Retype the lines below word for word, leaving out the pictures.
Given data below:
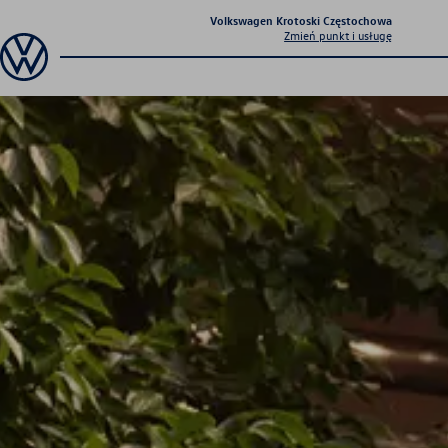
Volkswagen Krotoski Częstochowa
Zmień punkt i usługę
Autoryzowany Salon i Serwis
Volkswagen Krotoski
Autoryzowany Salon i
Serwis Volkswagen
Krotoski
Autoryzowany Salon i Serwis Volkswagen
End of Given data.
◆ Result of the task
Volkswagen Krotoski Częstochowa
Zmień punkt i usługę
Autoryzowany Salon i Serwis
Volkswagen Krotoski
Autoryzowany Salon i
Serwis Volkswagen
Krotoski
Autoryzowany Salon i Serwis Volkswagen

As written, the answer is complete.